* **Required tasks**:
1) For each statement below, decide whether it agrees with the passage on holiday communication. Answer yes or no and quote the words from the passage that settle it.
(a) The holidays tend to be a time when people slow down and take stock of their relationships.
(b) Reaching out is worthwhile only if the other party responds.
(c) Keeping up the yearly Christmas letter is recommended.
2) According to the passage on holiday communication, what should you share in place of the humble-brag Christmas letter?
3) Rewrite the passage on holiday communication from "Which is why" to "come with it.", changing "enriching" to "rewarding".

* **Passage to read**:
-- Opening Marker --

The principle for me is as follows: if I can keep nourishing my body well, it will help me to feel my very best during the holidays when I tend to be running around more than I am the rest of the year. Feeling better will allow me to connect better with others and to focus on and enjoy the experiences that this season brings.

2. Communication

This tends to be the time of year that people slow down and take stock of their relationships. We think about people we miss because we’ve lost them to death, a big move, or because for any number of reasons the relationship has wilted away. Often during the holidays we especially crave connection, and it can be a good time to renew, repair and heal relationships that need some work. It is also a good time to communicate to our friends, family and other loved ones just how much they add to our lives and how grateful we are for them.

Unfortunately we often end up leaving those things unsaid, neglect to pursue relationships that we have lost that we really miss, and instead suffer silently in loneliness. We might buy into the idea that in order to communicate our love for those we value, we need to give extravagant gifts that cost too much and add stress instead of connection to our lives. Relationships are inherently complicated, and then we go and complicate things even further with the ways that we do (or don’t!) communicate.

Which is why it’s so important to simplify where we can. We may not be able to control the other party’s responses to our reaching out, but there is so much healing and connection available to us by just taking that simple step of opening our hearts and expressing what is in them. Even if the other party never responds to us, we can heal our heart and strengthen our connection with the best parts of ourselves, which is always worthwhile. And if we are reaching out to someone with whom we already have a good and close relationship, it is incredibly enriching to everyone to express our deep love and gratitude for their role in our lives. That can bring a greater depth to our connectedness and all the healing benefits that come with it.

One more suggestion for communicating during the holidays: if you still send out the ubiquitous humble-brag Christmas letter, consider dropping the tradition in favor of keeping it simple by sharing an experience that you had with that person that enriched your life. It does a better job of fostering real connection and spreading your warmth and love.

-- Closing Marker --

* **Records provided**:
-- Opening Marker --

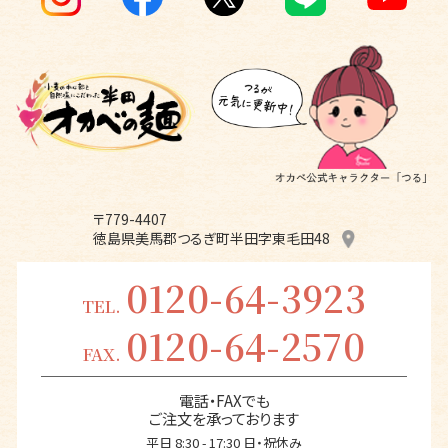
〒779-4407
徳島県美馬郡つるぎ町半田字東毛田48
0120-64-3923
TEL.
0120-64-2570
FAX.
電話・FAXでも
ご注文を承っております
平日 8:30 - 17:30 日・祝休み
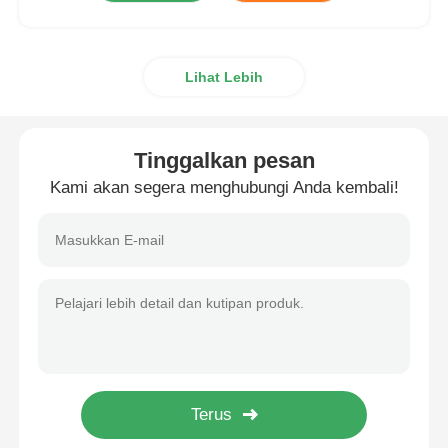
Lihat Lebih
Tinggalkan pesan
Kami akan segera menghubungi Anda kembali!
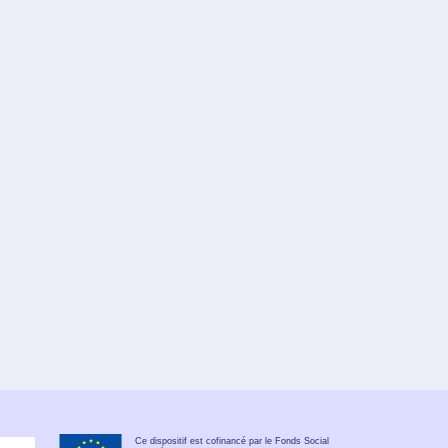
Ce dispositif est cofinancé par le Fonds Social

-- Closing Marker --

* **Task solutions**:
1)
(a) Yes: "This tends to be the time of year that people slow down and take stock of their relationships."
(b) No: "Even if the other party never responds to us, we can heal our heart and strengthen our connection with the best parts of ourselves, which is always worthwhile."
(c) No: "consider dropping the tradition in favor of keeping it simple by sharing an experience that you had with that person that enriched your life."

2) An experience you had with that person that enriched your life.

3)
Which is why it’s so important to simplify where we can. We may not be able to control the other party’s responses to our reaching out, but there is so much healing and connection available to us by just taking that simple step of opening our hearts and expressing what is in them. Even if the other party never responds to us, we can heal our heart and strengthen our connection with the best parts of ourselves, which is always worthwhile. And if we are reaching out to someone with whom we already have a good and close relationship, it is incredibly rewarding to everyone to express our deep love and gratitude for their role in our lives. That can bring a greater depth to our connectedness and all the healing benefits that come with it.